A Parable for the American Church
Such a quaint little town.
Some even called it a “slice of Americana.”
By chance, a new family had just moved there.
It was Saturday and the O’Malleys decide to walk the family through downtown.
As they sauntered along, townsfolk would wave and say good morning.
The “hellos”, the flowers, the absence of litter…it just seemed perfect.
Jane O’Malley noticed a barber shop and mentioned that their son Jimmy needed a haircut.
Jimmy and Dad walked through the door with the announcement of a bell ringing.
The shop owner rose from a chair, “Good morning, can I help you?”
“Yes sir, we’re new in town. My son needs a haircut.”
“Well, uhmmm…” the shop owner grumbled, “we don’t serve his kind here.”
“His kind?” the Dad said.
“Yes, sir. The boy has curls. His hair is too long. I don’t want people thinking that I’ve compromised my standards by cutting the hair of a boy with hair that belongs on a girl.”
He had no response.
As he took his son by the hand and headed for the door he heard the shop keeper say, “Thanks for stopping in. You seem new in town. Stop by First Church tomorrow. After the service, we’re having a meal.”
As he slammed the door he muttered, “Not in a million years will I visit…”
Once outside, he relayed the events to his wife.
After calming him down, they agreed that the situation was a result of one lonely crotchety old man who had limited his kindness and his ability to grow his business.
They turned a corner and saw the diner which advertised pancakes, hamburgers, open face roast beef and assorted pies.
The family walked through the door and silence fell over the crowd.
An older lady walks briskly to meet them.
“Good morning, how can I help you?”
“Table for 4, please.”
“We’d like a table for 4.”
“Sir, did you see the sign in the window as you walked in?”
The mom turns around sees the sign to her horror.
“We do not serve people of size.”
The diner owner says, “We want to protect the reputation of our business. Can’t have townspeople or tourists thinking that our food makes people…well…pudgy.”
He said, “Ma’am, are you saying we can’t eat here because I’m overweight?”
“I’m saying we have standards and principles. You might feel more welcome at an establishment that has lower standards.”
“Let’s get the hell out of here….” he says as he turns the stroller around and they begin to head out the door…
The diner owner then says, “Never seen ya before. Welcome to our town. If you haven’t made plans, stop by First Church tomorrow. We even have a meal afterward.”
Dad turns around and says, “You’re the second person to deny my family service this morning. And yet, you’re the second person to invite us to that church. Odd. My son’s hair is too long for the barber shop but not too long for your church. Me and my family can’t eat here but we can eat at your church.
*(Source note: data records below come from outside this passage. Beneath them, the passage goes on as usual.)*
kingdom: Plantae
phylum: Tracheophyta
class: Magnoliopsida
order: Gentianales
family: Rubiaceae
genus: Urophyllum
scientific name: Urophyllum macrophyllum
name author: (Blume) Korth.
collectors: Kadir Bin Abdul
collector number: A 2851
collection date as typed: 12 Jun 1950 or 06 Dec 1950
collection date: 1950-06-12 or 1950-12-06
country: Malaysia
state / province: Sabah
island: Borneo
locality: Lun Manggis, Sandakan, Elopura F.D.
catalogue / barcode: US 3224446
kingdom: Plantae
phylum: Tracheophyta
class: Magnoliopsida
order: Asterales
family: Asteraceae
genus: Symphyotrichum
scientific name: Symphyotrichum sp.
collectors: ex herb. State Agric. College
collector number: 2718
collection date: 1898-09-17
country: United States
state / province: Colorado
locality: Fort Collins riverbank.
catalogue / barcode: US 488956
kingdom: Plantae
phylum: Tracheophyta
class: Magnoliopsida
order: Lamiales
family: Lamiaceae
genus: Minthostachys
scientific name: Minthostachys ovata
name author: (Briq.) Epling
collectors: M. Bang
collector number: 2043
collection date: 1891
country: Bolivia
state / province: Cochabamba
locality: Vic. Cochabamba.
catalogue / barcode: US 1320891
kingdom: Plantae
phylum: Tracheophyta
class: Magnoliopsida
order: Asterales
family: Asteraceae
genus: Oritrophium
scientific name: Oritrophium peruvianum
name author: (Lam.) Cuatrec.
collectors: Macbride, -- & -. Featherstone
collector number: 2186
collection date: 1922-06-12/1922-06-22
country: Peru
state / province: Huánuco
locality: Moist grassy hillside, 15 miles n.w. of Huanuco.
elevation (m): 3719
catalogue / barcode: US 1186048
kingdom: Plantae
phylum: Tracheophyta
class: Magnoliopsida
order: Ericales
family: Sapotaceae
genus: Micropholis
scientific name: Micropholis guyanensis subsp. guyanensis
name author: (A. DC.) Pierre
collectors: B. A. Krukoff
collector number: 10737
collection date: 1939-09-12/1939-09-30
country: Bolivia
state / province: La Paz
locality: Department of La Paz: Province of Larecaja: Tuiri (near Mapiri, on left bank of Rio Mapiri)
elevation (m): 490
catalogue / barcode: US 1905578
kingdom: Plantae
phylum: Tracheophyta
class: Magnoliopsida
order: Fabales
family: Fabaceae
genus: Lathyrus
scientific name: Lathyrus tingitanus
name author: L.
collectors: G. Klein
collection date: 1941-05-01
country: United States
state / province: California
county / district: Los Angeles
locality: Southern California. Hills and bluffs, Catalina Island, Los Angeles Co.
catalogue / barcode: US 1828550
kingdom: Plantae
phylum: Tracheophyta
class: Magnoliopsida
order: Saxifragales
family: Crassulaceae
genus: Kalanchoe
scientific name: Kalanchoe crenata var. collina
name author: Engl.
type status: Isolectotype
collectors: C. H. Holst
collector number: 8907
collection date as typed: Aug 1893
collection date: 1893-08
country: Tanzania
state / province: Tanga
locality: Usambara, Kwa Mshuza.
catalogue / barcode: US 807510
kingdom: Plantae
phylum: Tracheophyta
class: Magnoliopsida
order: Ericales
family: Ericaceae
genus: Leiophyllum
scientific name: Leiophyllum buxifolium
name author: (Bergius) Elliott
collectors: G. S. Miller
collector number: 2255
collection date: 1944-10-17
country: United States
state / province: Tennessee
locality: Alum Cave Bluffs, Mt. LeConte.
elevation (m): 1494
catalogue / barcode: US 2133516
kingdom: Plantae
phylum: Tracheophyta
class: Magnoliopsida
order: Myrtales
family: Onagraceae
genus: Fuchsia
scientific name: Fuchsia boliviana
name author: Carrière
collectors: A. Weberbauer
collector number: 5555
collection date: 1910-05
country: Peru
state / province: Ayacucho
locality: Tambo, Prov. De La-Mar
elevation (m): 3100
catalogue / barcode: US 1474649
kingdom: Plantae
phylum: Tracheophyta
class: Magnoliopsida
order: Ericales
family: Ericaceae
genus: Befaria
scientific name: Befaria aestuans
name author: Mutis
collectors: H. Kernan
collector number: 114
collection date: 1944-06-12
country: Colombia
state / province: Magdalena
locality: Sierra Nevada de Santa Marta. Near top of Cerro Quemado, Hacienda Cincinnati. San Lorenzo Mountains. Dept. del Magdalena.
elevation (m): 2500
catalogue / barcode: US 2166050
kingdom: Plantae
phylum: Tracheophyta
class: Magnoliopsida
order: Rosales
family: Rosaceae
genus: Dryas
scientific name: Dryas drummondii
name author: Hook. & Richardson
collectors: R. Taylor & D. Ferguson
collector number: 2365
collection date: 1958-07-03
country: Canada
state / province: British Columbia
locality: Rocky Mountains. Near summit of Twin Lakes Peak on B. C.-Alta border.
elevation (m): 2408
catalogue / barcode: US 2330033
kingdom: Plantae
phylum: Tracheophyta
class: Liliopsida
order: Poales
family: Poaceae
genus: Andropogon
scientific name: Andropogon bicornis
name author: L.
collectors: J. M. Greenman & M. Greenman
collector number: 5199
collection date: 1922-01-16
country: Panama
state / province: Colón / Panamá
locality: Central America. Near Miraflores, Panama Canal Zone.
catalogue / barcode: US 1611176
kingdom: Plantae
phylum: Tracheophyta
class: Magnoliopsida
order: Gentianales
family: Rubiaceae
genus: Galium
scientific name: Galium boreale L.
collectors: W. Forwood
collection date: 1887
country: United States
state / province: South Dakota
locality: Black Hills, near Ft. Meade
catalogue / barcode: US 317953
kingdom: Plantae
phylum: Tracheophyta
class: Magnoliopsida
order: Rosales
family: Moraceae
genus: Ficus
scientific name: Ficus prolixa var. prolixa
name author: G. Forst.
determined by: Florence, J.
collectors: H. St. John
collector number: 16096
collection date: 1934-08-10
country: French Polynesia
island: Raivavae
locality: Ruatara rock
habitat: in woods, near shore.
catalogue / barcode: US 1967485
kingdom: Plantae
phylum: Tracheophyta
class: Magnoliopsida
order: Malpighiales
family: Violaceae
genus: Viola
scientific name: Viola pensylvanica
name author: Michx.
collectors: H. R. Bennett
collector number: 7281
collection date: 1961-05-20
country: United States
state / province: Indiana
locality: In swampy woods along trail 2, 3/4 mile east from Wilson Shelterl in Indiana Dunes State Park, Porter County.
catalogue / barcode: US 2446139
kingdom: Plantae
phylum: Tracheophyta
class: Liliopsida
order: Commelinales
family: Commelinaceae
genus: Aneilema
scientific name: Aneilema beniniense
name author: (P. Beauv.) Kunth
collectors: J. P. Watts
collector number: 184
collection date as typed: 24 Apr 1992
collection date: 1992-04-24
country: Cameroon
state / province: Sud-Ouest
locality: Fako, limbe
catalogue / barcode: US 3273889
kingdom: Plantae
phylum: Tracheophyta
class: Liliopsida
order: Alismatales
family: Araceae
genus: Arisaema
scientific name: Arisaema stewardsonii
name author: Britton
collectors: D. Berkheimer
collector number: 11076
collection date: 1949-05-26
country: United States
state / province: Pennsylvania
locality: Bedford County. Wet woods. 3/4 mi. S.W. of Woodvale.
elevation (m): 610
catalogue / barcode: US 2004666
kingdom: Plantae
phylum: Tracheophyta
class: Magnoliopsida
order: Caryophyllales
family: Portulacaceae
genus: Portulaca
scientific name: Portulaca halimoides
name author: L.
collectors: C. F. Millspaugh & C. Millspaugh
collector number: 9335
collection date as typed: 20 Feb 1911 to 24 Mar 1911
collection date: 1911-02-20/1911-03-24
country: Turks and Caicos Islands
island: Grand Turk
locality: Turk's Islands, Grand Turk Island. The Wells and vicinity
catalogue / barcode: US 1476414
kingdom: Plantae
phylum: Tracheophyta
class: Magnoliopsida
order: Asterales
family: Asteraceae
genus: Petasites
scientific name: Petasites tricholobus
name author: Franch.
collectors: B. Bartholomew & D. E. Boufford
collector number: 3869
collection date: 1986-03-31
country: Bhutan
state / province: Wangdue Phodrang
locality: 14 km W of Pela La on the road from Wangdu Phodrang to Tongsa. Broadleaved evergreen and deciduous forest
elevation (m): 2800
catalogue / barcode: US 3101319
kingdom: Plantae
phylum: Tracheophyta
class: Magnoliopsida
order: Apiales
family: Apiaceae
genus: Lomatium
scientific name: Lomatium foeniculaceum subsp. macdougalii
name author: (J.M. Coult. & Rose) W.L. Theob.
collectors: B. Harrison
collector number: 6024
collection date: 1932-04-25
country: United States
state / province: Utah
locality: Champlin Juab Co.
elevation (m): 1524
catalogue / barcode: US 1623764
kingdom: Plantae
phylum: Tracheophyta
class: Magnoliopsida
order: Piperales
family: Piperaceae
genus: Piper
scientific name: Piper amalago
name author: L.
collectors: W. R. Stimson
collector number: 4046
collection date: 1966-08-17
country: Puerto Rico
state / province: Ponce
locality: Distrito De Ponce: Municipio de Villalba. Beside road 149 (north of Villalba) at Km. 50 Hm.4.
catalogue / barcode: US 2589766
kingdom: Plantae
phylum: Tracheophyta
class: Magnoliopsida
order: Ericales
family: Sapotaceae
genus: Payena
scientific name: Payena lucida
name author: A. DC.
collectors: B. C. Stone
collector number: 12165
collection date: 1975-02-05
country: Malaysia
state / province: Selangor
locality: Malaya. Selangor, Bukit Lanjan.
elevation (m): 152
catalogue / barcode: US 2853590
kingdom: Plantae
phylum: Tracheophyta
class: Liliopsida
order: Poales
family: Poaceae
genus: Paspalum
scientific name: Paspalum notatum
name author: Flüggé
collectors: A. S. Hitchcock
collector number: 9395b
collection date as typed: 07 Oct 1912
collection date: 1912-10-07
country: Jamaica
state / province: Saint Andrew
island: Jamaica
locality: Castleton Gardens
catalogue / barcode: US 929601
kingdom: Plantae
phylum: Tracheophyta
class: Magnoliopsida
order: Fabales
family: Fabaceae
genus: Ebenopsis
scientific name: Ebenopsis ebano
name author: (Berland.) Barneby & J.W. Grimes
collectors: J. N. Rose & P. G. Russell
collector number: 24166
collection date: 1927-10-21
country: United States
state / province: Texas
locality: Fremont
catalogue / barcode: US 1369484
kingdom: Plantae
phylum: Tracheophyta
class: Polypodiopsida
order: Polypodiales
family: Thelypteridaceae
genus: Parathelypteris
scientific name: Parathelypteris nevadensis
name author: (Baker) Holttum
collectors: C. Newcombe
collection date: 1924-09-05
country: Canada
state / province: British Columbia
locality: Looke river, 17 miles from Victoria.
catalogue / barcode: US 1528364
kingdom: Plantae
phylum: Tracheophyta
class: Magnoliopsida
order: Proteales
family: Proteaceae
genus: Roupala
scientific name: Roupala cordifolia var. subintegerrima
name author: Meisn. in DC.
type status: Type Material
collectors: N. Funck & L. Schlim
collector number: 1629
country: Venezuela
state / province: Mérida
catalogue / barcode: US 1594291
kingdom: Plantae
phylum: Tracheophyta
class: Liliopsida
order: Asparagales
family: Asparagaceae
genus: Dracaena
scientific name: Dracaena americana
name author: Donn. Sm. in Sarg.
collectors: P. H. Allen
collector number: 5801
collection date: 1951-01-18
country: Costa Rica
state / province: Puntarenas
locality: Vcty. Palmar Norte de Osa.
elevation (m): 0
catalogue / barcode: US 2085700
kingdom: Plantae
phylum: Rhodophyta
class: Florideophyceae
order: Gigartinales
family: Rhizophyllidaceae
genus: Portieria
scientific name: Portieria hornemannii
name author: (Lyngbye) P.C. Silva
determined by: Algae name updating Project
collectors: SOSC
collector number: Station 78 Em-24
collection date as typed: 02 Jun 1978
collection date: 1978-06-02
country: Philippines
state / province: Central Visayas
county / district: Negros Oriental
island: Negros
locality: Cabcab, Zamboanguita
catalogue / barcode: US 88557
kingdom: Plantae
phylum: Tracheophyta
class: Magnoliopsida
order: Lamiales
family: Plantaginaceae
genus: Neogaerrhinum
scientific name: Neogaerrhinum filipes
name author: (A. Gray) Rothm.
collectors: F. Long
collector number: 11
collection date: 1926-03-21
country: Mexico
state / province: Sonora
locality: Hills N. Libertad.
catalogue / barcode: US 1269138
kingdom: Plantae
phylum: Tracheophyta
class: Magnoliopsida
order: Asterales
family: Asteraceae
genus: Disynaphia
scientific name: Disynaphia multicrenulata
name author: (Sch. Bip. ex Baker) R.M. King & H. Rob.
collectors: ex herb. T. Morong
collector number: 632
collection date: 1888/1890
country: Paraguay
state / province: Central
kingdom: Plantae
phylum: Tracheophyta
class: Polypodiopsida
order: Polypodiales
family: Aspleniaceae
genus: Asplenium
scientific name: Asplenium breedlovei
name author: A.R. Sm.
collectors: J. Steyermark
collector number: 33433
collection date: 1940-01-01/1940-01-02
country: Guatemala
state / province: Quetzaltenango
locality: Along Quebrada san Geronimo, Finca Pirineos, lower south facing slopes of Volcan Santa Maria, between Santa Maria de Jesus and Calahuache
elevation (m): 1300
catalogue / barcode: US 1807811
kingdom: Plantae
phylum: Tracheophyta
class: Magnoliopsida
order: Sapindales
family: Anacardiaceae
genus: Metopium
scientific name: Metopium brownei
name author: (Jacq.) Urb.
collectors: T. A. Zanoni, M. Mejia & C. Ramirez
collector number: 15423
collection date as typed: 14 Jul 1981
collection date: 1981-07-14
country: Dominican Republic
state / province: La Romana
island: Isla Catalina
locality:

Would seem to me it would do you well for your businesses to be a little more like your church….”
With that, the embarrassed and shamed family pressed their way down the street.
They passed a wedding shop with a sign that said, “We don’t serve adulterers or those pregnant outside of wedlock.”
Just around the corner was a bakery with the most fantastic cakes and cookies in the window. As they were about to push the door open, Mom noticed a sign. “No mixed families please.” The O’Malleys had adopted a baby from South Africa. To her amazement, next to the “No mixed families” sign was a flyer advertising the service at First Church with the meal afterward. The baker had apparently taken the time to write a handwritten note that said, “Be there for the meal, I’ll be serving up one of my cakes!!!”
The O’Malleys were confused and angry.
Such an odd little town.
Welcome to America in 2018.
Welcome to many churches in 2018.
The gospel we preach in our churches isn’t the gospel we practice in our homes or workplaces.
The grace we’ve been shown in our own lives is the same grace we refuse to extend to others.
In the name of “principles” and “standards”, we deny people cakes, haircuts, meals or any other basic service.
The Jesus of the Bible was friends with prostitutes, the blind, lepers, people of other races, those who betrayed him, tax collectors, the outcast and those overwhelmed by shame.
He showed them grace.
The first step of grace was usually friendship.
That doesn’t mean He didn’t take their sin seriously.
He did. He died and rose again to forgive that sin.
But it means He didn’t allow what was different about others keep him from loving them.
Dear follower of Jesus in America today….
Bake the cake…
Serve the unbeliever..
Be friends with those you disagree with…
Clothe the homeless…
Feed the hungry…
Welcome the newcomer…
After all, Jesus did say we’d be known our love for one another…not by our principles.
Last time I checked, the simplest way to build the kingdom is to strike up a friendship and share the gospel…not beat someone down and hope they’ll repent.
May the grace we treasure at church be the grace we practice in our lives.
The world is watching….
Let’s be a little more like Jesus…and little less like the Pharisees.
If you see the O’Malleys today…invite them to lunch.